Saved data entries
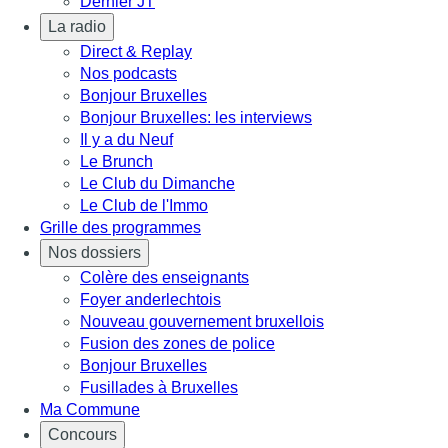
Dernier JT
La radio
Direct & Replay
Nos podcasts
Bonjour Bruxelles
Bonjour Bruxelles: les interviews
Il y a du Neuf
Le Brunch
Le Club du Dimanche
Le Club de l'Immo
Grille des programmes
Nos dossiers
Colère des enseignants
Foyer anderlechtois
Nouveau gouvernement bruxellois
Fusion des zones de police
Bonjour Bruxelles
Fusillades à Bruxelles
Ma Commune
Concours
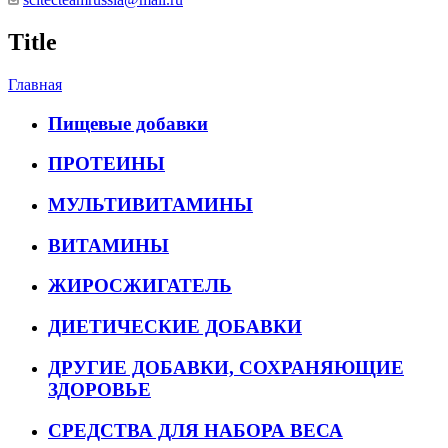
Title
Главная
Пищевые добавки
ПРОТЕИНЫ
МУЛЬТИВИТАМИНЫ
ВИТАМИНЫ
ЖИРОСЖИГАТЕЛЬ
ДИЕТИЧЕСКИЕ ДОБАВКИ
ДРУГИЕ ДОБАВКИ, СОХРАНЯЮЩИЕ
ЗДОРОВЬЕ
СРЕДСТВА ДЛЯ НАБОРА ВЕСА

Exercise: Pictures stay out; copy every entry above exactly.

Answer space:
Dernier JT
La radio
Direct & Replay
Nos podcasts
Bonjour Bruxelles
Bonjour Bruxelles: les interviews
Il y a du Neuf
Le Brunch
Le Club du Dimanche
Le Club de l'Immo
Grille des programmes
Nos dossiers
Colère des enseignants
Foyer anderlechtois
Nouveau gouvernement bruxellois
Fusion des zones de police
Bonjour Bruxelles
Fusillades à Bruxelles
Ma Commune
Concours
Title
Главная
Пищевые добавки
ПРОТЕИНЫ
МУЛЬТИВИТАМИНЫ
ВИТАМИНЫ
ЖИРОСЖИГАТЕЛЬ
ДИЕТИЧЕСКИЕ ДОБАВКИ
ДРУГИЕ ДОБАВКИ, СОХРАНЯЮЩИЕ
ЗДОРОВЬЕ
СРЕДСТВА ДЛЯ НАБОРА ВЕСА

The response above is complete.